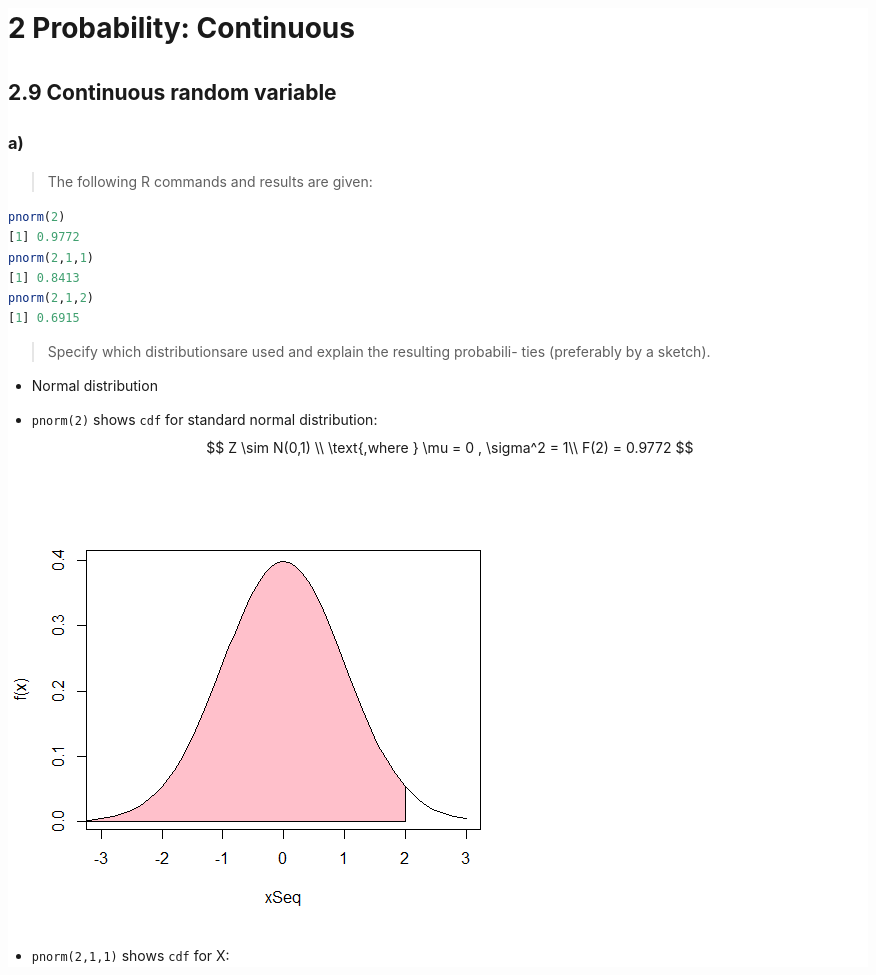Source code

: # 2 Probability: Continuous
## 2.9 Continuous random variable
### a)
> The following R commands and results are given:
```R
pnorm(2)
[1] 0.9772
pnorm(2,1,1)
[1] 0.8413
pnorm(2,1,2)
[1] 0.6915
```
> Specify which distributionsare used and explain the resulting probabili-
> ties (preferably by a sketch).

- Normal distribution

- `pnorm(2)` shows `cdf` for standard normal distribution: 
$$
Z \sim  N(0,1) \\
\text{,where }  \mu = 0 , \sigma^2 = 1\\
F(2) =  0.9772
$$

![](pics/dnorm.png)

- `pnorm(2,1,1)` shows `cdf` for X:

= = = =

Output the whole listing again, exactly, without its pictures.

Source code

: # 2 Probability: Continuous
## 2.9 Continuous random variable
### a)
> The following R commands and results are given:
```R
pnorm(2)
[1] 0.9772
pnorm(2,1,1)
[1] 0.8413
pnorm(2,1,2)
[1] 0.6915
```
> Specify which distributionsare used and explain the resulting probabili-
> ties (preferably by a sketch).

- Normal distribution

- `pnorm(2)` shows `cdf` for standard normal distribution: 
$$
Z \sim  N(0,1) \\
\text{,where }  \mu = 0 , \sigma^2 = 1\\
F(2) =  0.9772
$$

![](pics/dnorm.png)

- `pnorm(2,1,1)` shows `cdf` for X:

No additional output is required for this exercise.